All the participating research teams of the DFG research training group 3D Infect joined for the second annual retreat. Graduate students and principal investigators of the graduate college actively participated to present and discuss the recent progress of the individual projects within the research training group. This vivid exchange and further input from visiting faculty, this year especially on pulmonary host-pathogen interactions, provided a fruitful basis to foster collaborations between the members of the RTG 3D Infect. One such collaborative project authored by the PhD student Sarah Schuster and members of the Engstler and Beilhack labs resulted already in a first joint-publication, which recently appeared in the distinguished journal eLife.

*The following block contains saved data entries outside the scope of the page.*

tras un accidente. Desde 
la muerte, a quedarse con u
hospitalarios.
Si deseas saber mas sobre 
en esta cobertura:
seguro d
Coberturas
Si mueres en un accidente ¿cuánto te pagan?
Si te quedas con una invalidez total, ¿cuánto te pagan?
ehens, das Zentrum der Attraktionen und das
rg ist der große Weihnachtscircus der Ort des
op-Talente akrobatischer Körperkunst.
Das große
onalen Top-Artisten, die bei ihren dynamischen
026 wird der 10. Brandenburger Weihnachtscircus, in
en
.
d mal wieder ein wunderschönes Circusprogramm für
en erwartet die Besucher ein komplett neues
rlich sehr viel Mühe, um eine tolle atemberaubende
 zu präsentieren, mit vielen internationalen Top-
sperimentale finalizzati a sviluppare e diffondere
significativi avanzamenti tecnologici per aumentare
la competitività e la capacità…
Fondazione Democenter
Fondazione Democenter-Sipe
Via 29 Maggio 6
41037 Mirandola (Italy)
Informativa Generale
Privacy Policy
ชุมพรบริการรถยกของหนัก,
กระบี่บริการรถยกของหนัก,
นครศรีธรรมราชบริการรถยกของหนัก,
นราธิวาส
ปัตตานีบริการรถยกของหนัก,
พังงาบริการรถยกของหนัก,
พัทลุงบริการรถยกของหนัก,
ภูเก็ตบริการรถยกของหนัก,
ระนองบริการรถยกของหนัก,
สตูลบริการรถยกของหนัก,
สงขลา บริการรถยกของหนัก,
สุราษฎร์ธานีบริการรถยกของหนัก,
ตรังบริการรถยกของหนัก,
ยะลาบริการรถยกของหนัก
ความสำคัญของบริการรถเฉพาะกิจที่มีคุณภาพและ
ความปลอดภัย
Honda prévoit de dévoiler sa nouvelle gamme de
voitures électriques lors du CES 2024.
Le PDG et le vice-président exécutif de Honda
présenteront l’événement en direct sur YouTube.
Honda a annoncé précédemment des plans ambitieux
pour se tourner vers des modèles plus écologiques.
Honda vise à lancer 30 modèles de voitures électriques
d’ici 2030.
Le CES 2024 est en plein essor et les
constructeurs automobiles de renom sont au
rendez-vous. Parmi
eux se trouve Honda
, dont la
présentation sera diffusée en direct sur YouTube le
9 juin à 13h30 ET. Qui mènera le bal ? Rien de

This year’s Workshop for Experimental Blood and Marrow Transplantation took place in Schweinfurt, a town on the river Main near Würzburg.

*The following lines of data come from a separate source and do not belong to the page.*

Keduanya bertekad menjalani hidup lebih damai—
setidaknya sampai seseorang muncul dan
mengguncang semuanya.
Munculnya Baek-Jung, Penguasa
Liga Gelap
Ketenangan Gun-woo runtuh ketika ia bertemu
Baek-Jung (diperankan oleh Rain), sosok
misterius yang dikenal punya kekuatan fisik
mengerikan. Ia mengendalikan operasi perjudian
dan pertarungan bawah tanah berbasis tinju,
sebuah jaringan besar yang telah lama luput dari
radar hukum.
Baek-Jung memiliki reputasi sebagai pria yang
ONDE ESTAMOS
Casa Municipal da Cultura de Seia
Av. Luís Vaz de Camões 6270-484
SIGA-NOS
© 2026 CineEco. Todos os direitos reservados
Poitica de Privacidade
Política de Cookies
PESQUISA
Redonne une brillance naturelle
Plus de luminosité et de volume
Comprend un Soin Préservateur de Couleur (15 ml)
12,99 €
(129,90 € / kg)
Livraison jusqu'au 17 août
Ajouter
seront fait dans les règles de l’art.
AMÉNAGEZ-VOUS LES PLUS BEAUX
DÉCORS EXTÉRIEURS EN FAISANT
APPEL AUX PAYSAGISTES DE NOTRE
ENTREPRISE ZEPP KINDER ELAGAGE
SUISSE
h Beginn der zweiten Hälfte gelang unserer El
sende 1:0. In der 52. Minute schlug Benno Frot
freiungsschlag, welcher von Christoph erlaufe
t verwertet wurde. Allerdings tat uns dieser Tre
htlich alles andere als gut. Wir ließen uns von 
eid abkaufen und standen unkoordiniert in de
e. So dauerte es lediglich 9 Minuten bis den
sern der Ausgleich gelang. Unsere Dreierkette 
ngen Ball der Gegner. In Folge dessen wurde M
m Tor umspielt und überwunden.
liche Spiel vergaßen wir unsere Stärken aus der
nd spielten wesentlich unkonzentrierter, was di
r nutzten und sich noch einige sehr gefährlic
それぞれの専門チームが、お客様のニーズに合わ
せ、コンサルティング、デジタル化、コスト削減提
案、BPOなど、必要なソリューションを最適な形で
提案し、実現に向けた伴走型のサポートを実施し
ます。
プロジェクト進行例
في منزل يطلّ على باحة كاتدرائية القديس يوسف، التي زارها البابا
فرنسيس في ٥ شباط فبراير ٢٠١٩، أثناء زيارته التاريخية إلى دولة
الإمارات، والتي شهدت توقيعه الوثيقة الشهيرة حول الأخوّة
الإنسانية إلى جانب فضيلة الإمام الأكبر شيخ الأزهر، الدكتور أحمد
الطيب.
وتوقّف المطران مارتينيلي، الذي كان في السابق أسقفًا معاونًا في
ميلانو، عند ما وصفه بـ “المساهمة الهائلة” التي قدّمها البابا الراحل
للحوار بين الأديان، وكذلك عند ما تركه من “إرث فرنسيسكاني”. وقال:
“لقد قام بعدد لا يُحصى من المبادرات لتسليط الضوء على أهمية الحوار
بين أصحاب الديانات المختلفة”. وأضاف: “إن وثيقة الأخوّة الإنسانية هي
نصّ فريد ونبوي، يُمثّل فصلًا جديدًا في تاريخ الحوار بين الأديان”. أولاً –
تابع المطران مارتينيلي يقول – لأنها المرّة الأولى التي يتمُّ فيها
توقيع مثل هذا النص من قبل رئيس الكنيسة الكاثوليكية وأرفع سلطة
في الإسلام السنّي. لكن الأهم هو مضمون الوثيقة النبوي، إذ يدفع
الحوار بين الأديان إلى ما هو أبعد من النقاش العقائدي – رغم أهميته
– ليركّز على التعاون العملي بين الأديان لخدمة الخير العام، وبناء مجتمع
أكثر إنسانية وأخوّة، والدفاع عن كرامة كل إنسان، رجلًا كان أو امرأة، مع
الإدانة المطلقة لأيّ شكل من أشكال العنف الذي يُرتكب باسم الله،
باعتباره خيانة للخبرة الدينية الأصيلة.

From September 19th to 20th, 2017 cellular immunotherapy, graft-versus-host disease and inflammation, tumor immunology and immune responses against infections were in the focus of 20 research lectures and seven poster presentations by young scientists from four different universities. This year’s meeting was hosted by the Beilhack lab. Three other active research groups joined from the Charité Berlin, and the Universities of Frankfurt and Freiburg. The Interdisciplinary Center for Clinical Research (IZKF) Würzburg generously supported this interdisciplinary young investigator meeting. Originally, this workshop had been inspired by the annual Stanford immunology retreats in Asilomar, California, which were always highlights for Robert Zeiser and Andreas Beilhack during their postdoctoral training at Stanford University. After returning to Europe the Zeiser and Beilhack labs initiated an annual two-day scientific workshop together with the young research labs of Evelyn Ullrich and Olaf Penack: Once a year these four research teams meet to discuss recent research progress and new perspectives in the field of hematopoietic cell transplantation and immunotherapy. Beside an intense scientific program there was also time for a brief visit to the Georg Schäfer Museum to enjoy Central European art from the 19th century. Already we are looking forward to our 10th workshop, which will be held near Frankfurt am Main in 2018.
A long-standing collaboration with Prof. Edgar Serfling that was initiated in the Transregio SFB TRR52 reseach consortium comes now to fruition. Today, these research findings are being published in the prestigious journal Nature Communications.
Cytotoxic T lymphocytes are effector CD8+ T cells that very efficiently eradicate infected and malignant cells. Our new research publication by Stefan Klein-Hessling and colleagues demonstrates that the transcription factor NFATc1 controls the cytotoxicity of mouse cytotoxic T lymphocytes. Activated cytotoxic T lymphocytes, which were deficient for Nfatc1, were also defective to organize their cytoskeleton and to recruit cytosolic organelles to immunological synapses. If CD8+ T cells lacked NFATc1, their cytotoxic potential against malignant multiple myeloma cells dramatically declined. Furthermore, mice with NFATc1-deficient T cells could not control Listeria infections.
Extensive transcriptome analysis revealed that NFATc1 controls multiple programs in cytotoxic T cells including the production of cytokines, chemokines and metabolic programs. This new comprehensive study highlights that NFATc1 is an important regulator of cytotoxic T lymphocyte effector functions.
Klein-Hessling S, Muhammad K, Pusch T, Klein M, Rudolf R, Flöter J, Qureischi M, Beilhack A, Vaeth M, Kummerow C, Backes C, Schoppmeyer R, Hahn U, Hoth M, Bopp T, Berberich-Siebelt F, Patra A, Avots A, Müller N, Schulze A, Serfling E. (2017). NFATc1 controls the cytotoxicity of CD8+ T cells at multiple levels. Nature Communications 8:511.